Last fall, ETSU students from across multiple disciplines submitted creative writing work for a chance to be published in the university’s annual arts and literary magazine, “The Mockingbird.”
There are four categories: poetry, fiction, non-fiction and drama; and out of those four, one winner is chosen from each.
“Our winners are selected through a blind review process,” said this year’s editor, Jessica Hall. “First I, with the input of my committee of student readers, narrow the entries down to what we feel are the strongest pieces: ten for poetry and five for the other three genres.”
Hall is a master’s candidate in English and a graduate assistant in the Department of Language and Literature. She just completed her thesis on poet John Keats titled “Keats in America,” and she will graduate next month.
The creative adviser for “The Mockingbird” is English professor and poet in residence Jesse Graves, and English professor Thomas Alan Holmes is the technical advisor.

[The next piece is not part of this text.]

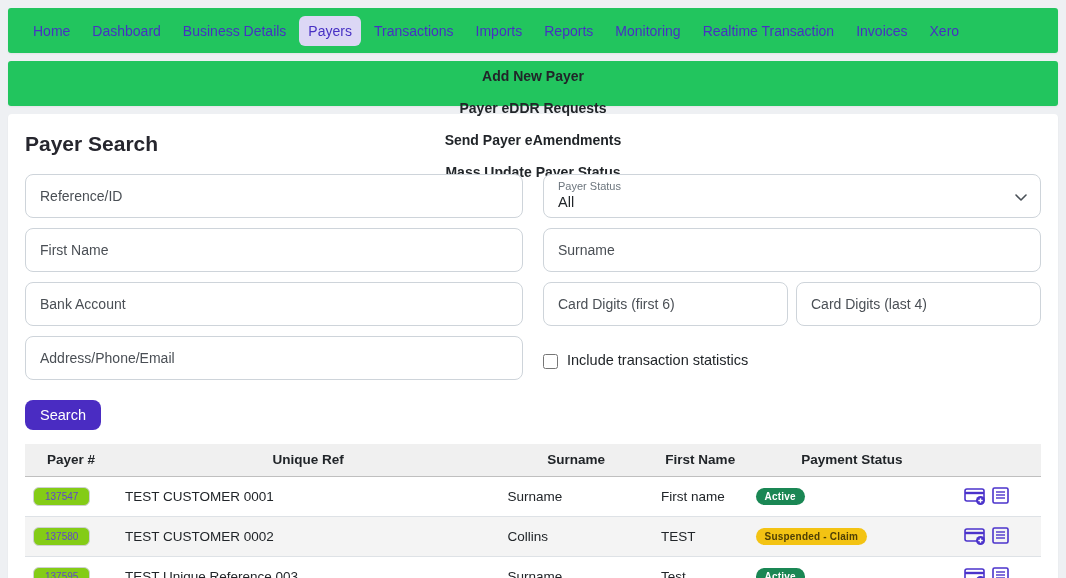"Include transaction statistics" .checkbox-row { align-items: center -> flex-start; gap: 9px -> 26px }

After the pieces are narrowed down, Hall passes them along to the guest judges who then determine which pieces should be published and which pieces should receive a prize. This year’s guest judges were Jane Hicks, poetry; William Kelley Woolfitt, fiction; Randall Wilhelm, drama; and Meredith McCarroll for non-fiction.
“This year, we received 148 poems, 42 fiction submissions, 6 dramas and 16 non-fiction pieces,” Hall said.
Out of those, only 15 poems, two short stories, one one-act play and three non-fiction essays were published with 14 writers represented overall.
This year’s prize for poetry was awarded to Kelsey A. Solomon for her poem, “Because they told me to write my own history.” Solomon is a master’s candidate in English and recently completed her thesis on twentieth and twenty-first century literature. Upon graduation in May, she plans on compiling a manuscript of poetry.
The prize for fiction went to University Honors Scholar Lindsay King’s “Sparking.” King is pursuing a degree in English Literature and Language with a minor in creative writing. This summer King will attend the University of Limerick’s Summer School in Irish Studies.
Undergraduate advertising and public relations student Elizabeth Saulsbury won the prize for drama with her one-act play “Deserted.” She works at Eastman Chemical Company as an intern in Marketing Communications and will graduate in December.
Gabe Cameron, a master’s candidate in English Literature, won the prize for non-fiction for his piece titled “Juxtaposition.” Cameron has presented his research at conferences across the south such as Appalachian State University and the University of North Carolina at Greensboro.
This issue of “The Mockingbird” also features an interview with ETSU alumna and adjunct professor Catherine Pritchard Childress. She was interviewed by Solomon and three of Childress’s poems are published in this article.
“The Mockingbird” includes visual art from students in the ETSU art department. The pieces that were chosen for publication are ones that have won contests this past academic year. The cover image for this edition was chosen by Hall and is titled “Flower” by Alisa Johnson.
“There is no official ‘theme’ for the issue, but one emerged as these pieces were chosen,” Hall said. “The winning poem, Kelsey Solomon’s ‘Because they told me to write my own history,’ serves as a kind of manifesto for the issue in that sense: ‘write your own history’ seems to be the unspoken directive all of these authors have followed.”
A reading of the 43rd issue of “The Mockingbird,” will take place Monday, April 18, at 8 p.m. at The Next Door beside Acoustic Coffeehouse on W. Walnut Street. Hall will host the event and several of the students who are published will read their piece or an excerpt from their piece.
Those interested in a copy of “The Mockingbird” may pick one up at the reading or stop by the tables on the first floor of Burleson Hall.